- _The task_: Across the entries below, how many lines have the string "pentru" in them? Reply with only the number.

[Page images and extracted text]

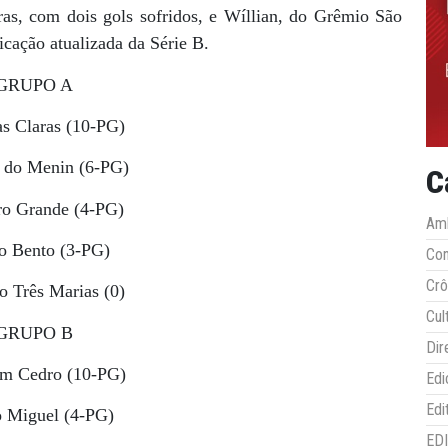
as, com dois gols sofridos, e Wíllian, do Grêmio São
ficação atualizada da Série B.
GRUPO A
s Claras (10-PG)
 do Menin (6-PG)
C
o Grande (4-PG)
Amb
 Bento (3-PG)
Co
Crô
 Três Marias (0)
Cul
GRUPO B
Dir
im Cedro (10-PG)
Edi
Edi
 Miguel (4-PG)
ED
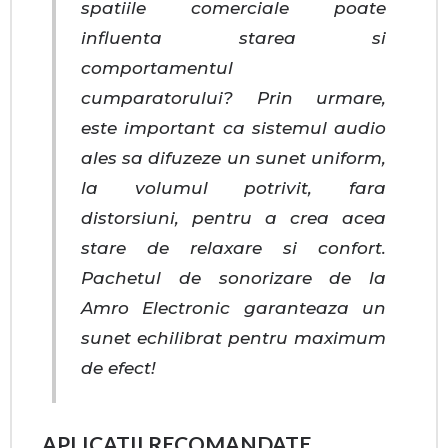
spatiile comerciale poate
influenta starea si
comportamentul
cumparatorului? Prin urmare,
este important ca sistemul audio
ales sa difuzeze un sunet uniform,
la volumul potrivit, fara
distorsiuni, pentru a crea acea
stare de relaxare si confort.
Pachetul de sonorizare de la
Amro Electronic garanteaza un
sunet echilibrat pentru maximum
de efect!
APLICATII RECOMANDATE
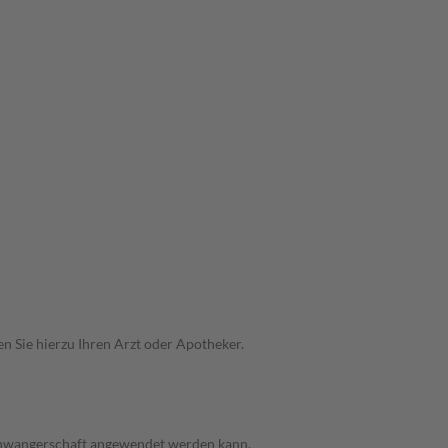
n Sie hierzu Ihren Arzt oder Apotheker.
 Schwangerschaft angewendet werden kann.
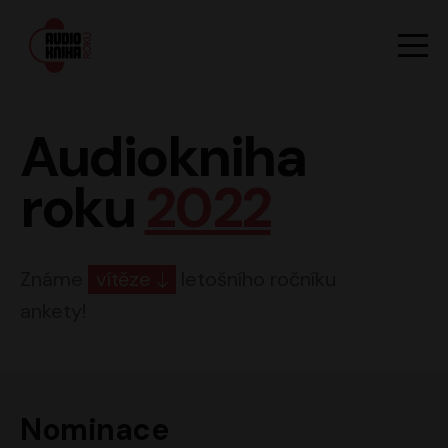
Hlavn
Men
Audiokniha roku
Audiokniha
roku
2022
Známe
vítěze
letošního ročníku
ankety!
Nominace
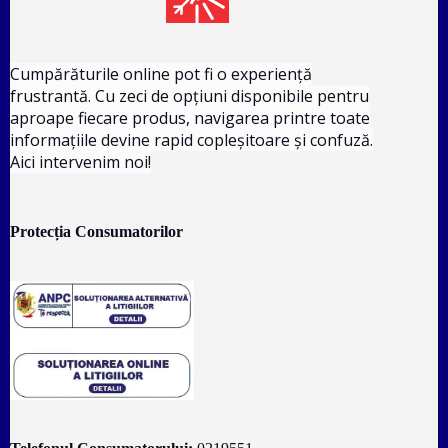
Cumpărăturile online pot fi o experiență
frustrantă. Cu zeci de opțiuni disponibile pentru
aproape fiecare produs, navigarea printre toate
informațiile devine rapid copleșitoare și confuză.
Aici intervenim noi!
Protecția Consumatorilor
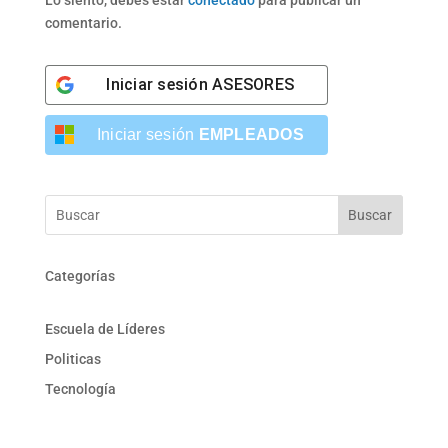
Lo siento, debes estar
conectado
para publicar un
comentario.
Iniciar sesión
ASESORES
Iniciar sesión
EMPLEADOS
Buscar
Categorías
Escuela de Líderes
Politicas
Tecnología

- _Solution to the problem_: 3